Towards A Less Harmful Data Practice: The DataMade Way

Data can be a powerful tool for illuminating our world, but it can also reproduce bias, perpetuate harm, and subvert truth. A significant amount of our work at DataMade involves making data available, accessible, and intelligible; we therefore must take steps to minimize the biases, harm, and fallacies that can come from utilizing data irresponsibly.

This living document summarizes DataMade’s approach to a less harmful data practice with regards to the kinds of sensitive data we work with most often. This list includes crime report data; race, gender, and ethnicity data; individual-level public record data; and user data collection practices.

These recommendations guide our work with our current and future partners. Where possible, we are taking steps to revise or add to past work that does not align with these principles.

Crime report data

A myriad of state, county, and city level crime data reports exist alongside the national Uniform Crime Report (UCR) and National Crime Victimization Survey datasets. Our knowledge of the role of crime report data has grown, and we understand that crime report data can be used irresponsibly to justify the further policing and surveillance of communities of Black, Indigenous, and People of Color.

With this in mind, we commit to the following with regards to crime report data:

We refuse to redistribute raw crime report data. We commit to looking for alternative datasets to meet our partners’ needs.
We refuse to use crime data as an indicator of the criminality of the communities the data are about, particularly in public-facing projects. We commit to using the minimum amount of crime report data necessary for internal reports or projects, and to contextualizing it to remind users of these data’s limitations.

Journalists like Pascal Sabino at Block Club Chicago use policing data appropriately to surface how Chicago police unjustly search Black Chicagoans under the pretense of traffic stops.

Race, gender, and ethnicity data

Race, gender, and ethnicity data are both common and useful. When these labels are self-reported, they help us to understand people’s relationship to their society. However, when these classifications are imposed, they tell us more about the harmful effects of the systems and algorithms that use these imposed labels than they necessarily do about the people whom the data is about.

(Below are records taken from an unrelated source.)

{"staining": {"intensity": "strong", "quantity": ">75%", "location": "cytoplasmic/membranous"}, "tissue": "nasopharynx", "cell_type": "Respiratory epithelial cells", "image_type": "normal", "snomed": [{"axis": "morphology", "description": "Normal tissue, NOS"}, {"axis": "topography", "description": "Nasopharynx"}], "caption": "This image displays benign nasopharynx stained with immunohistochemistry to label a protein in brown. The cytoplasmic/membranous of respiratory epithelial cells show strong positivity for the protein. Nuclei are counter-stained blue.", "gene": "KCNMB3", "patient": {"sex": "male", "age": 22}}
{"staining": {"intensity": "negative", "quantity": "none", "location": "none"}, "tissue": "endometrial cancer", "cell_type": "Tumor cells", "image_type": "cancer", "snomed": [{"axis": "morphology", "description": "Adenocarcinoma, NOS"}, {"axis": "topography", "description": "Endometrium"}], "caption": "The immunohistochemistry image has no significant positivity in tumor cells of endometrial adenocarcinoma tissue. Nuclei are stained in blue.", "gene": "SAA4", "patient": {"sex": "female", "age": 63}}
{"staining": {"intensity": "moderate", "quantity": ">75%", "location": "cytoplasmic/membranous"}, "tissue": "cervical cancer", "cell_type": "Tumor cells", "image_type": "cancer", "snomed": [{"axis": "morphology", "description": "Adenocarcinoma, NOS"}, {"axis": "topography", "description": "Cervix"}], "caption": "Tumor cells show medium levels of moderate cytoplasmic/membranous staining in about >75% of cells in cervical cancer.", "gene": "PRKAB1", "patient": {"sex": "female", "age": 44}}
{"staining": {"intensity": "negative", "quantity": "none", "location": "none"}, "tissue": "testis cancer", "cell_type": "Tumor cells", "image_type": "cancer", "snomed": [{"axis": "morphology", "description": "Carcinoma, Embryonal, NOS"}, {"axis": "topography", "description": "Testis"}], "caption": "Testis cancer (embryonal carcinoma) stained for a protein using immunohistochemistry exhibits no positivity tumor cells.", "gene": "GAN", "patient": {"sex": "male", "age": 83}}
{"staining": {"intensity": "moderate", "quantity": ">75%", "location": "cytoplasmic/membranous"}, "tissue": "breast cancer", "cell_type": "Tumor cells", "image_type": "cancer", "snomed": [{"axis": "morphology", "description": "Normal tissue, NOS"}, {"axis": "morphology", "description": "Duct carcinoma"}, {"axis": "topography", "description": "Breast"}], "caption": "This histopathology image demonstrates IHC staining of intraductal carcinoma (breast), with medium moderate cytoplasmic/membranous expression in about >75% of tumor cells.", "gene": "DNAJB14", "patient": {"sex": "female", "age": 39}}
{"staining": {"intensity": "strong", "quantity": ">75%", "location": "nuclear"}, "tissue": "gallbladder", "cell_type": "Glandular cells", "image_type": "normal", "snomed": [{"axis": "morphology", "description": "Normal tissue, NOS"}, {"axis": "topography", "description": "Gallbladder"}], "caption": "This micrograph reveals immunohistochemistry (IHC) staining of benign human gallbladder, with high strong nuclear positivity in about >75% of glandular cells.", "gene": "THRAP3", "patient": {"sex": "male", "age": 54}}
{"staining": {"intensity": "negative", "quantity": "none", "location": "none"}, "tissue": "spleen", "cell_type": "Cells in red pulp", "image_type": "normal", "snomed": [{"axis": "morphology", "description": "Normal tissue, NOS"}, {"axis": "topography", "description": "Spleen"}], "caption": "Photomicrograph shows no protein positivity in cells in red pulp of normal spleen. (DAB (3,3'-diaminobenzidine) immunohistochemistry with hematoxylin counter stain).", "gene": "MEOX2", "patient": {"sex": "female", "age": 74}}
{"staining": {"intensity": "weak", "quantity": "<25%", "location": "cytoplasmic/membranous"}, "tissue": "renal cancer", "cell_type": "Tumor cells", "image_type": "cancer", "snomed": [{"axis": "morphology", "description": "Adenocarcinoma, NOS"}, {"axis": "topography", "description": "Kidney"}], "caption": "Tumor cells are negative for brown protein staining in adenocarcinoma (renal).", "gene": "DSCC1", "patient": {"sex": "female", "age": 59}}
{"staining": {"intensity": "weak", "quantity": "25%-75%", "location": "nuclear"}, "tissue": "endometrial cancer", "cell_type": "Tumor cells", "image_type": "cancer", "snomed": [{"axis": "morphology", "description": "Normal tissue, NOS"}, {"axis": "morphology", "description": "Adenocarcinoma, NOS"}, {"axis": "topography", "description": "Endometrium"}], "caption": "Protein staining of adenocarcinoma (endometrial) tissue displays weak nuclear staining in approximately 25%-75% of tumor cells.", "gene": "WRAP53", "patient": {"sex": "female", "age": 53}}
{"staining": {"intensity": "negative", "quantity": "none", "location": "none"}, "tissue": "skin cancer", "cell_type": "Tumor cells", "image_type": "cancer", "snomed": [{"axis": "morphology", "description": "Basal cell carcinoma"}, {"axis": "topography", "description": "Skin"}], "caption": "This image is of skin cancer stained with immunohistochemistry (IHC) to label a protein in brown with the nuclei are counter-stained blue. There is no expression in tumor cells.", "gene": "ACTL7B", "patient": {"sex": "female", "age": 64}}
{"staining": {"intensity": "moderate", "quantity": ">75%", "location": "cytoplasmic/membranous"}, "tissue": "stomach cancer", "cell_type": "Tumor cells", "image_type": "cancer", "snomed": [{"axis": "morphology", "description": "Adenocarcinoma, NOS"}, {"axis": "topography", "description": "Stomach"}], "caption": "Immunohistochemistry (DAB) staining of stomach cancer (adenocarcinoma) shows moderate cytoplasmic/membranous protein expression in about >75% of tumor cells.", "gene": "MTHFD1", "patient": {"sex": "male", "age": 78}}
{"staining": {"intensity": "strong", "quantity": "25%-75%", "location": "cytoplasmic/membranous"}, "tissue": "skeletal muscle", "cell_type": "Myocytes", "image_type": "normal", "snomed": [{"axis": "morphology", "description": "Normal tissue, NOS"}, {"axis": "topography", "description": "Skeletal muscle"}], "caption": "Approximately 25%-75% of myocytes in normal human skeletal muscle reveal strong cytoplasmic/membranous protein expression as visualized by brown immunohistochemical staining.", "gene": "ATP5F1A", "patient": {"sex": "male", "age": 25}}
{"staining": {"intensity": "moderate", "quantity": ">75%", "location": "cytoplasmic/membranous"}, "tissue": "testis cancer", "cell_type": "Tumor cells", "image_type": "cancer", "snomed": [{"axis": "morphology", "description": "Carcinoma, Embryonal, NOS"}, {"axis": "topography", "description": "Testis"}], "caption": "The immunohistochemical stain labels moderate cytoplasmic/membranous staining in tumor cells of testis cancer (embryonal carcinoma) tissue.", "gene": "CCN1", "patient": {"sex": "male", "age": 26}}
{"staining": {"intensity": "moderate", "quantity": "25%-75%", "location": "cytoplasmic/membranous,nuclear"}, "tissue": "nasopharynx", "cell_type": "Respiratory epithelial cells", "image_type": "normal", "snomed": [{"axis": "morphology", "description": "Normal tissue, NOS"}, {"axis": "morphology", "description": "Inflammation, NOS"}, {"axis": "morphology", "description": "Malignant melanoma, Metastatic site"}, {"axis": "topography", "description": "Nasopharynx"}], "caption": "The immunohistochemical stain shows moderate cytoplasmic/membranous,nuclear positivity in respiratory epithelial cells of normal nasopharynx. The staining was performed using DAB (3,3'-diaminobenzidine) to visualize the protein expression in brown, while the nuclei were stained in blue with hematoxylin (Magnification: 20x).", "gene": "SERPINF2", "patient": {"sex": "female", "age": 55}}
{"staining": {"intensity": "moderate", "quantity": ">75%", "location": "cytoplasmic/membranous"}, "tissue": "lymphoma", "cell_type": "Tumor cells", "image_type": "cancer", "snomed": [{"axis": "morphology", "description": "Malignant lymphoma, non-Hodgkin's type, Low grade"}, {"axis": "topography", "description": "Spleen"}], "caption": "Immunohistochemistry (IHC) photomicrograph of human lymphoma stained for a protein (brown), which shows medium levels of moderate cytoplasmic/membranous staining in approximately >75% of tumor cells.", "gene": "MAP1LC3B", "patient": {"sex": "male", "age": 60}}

With this in mind, we commit to the following with regards to race, gender, and ethnicity data:

We refuse to rely solely on US Census-designated categorizations while designing surveys or questionnaires. We commit to favoring self-defined and self-reported identifications in public-facing data.
We refuse to leave imposed race, gender, and ethnicity data uncontextualized, or to use it to tell data stories about people or communities. We commit to using these data to tell stories about systems where these categorizations create disparate outcomes.

Journalism coming out of The Circuit project, which DataMade is a partner in, compellingly reports on defendants’ disparate treatment based on the demographic classifications imposed on them by Cook County Circuit Courts. The US Census provides an imperfect initial model for balancing self-reported demographic data while simultaneously using defined categories for data analysis.

Individual-level public records

Individual-level public record information about public servants and occasionally high-profile private citizens can be used to make the actions of people with significant power transparent and to hold these people accountable for their actions.

While accountability is important, it is equally important to balance individuals’ need for privacy. To that end, we commit to the following:

We refuse to publish personally identifying information (PII) unless there is a justifiable public interest in redistributing it. We commit to removing PII wherever we can, including by obscuring and/or suppressing records in instances where a combination of characteristics results in an extremely small number of records. We will make decisions on this by asking ourselves the following questions:
- Is PII necessary to support this project’s objective? If so, what is the minimum number of fields we need in order to achieve this objective?
- Would publishing PII cause more harm to people who are already disadvantaged?
- Can the goals of this project or story be met by focusing only on a few specific individuals?

Though US courts do not currently recognize this right to privacy, we do look to the European General Data Protection Regulation (“the Right to Be Forgotten”) for guidance on when to avoid using or remove PII from our sites.

User data collection

User data collection can allow a website to enhance user experience. In the US currently, though, it is commonplace to collect and sell user data without any transparency. This prevents users from being able to consent to having their data collected and/or sold, and precludes the possibility of collecting user data ethically.

A number of European companies employ clear, concise, and transparent ways of requesting user data; this blog post lists a few. Google’s data practices guide speaks to Google’s data practices in a concise and intelligible way.

In order to provide users with a positive user experience on our sites while allowing them control over their own data, we commit to the following:

We refuse to collect data indiscriminately and without our users’ consent. We commit to being intentional about the data we collect about our sites’ users by limiting ourselves to collecting data necessary for ease of use and by allowing users to opt out of data collection.
We refuse to sell our users’ data. We commit to being transparent about the trade-offs between ease of use and cross-site tracking to our sites’ users by making information about our integrations’ data collection practices easy to find and understand.

Our ultimate commitment

As conversations around using, collecting, and distributing data continue and evolve, we will revisit these commitments to ensure we handle the data we work with responsibly.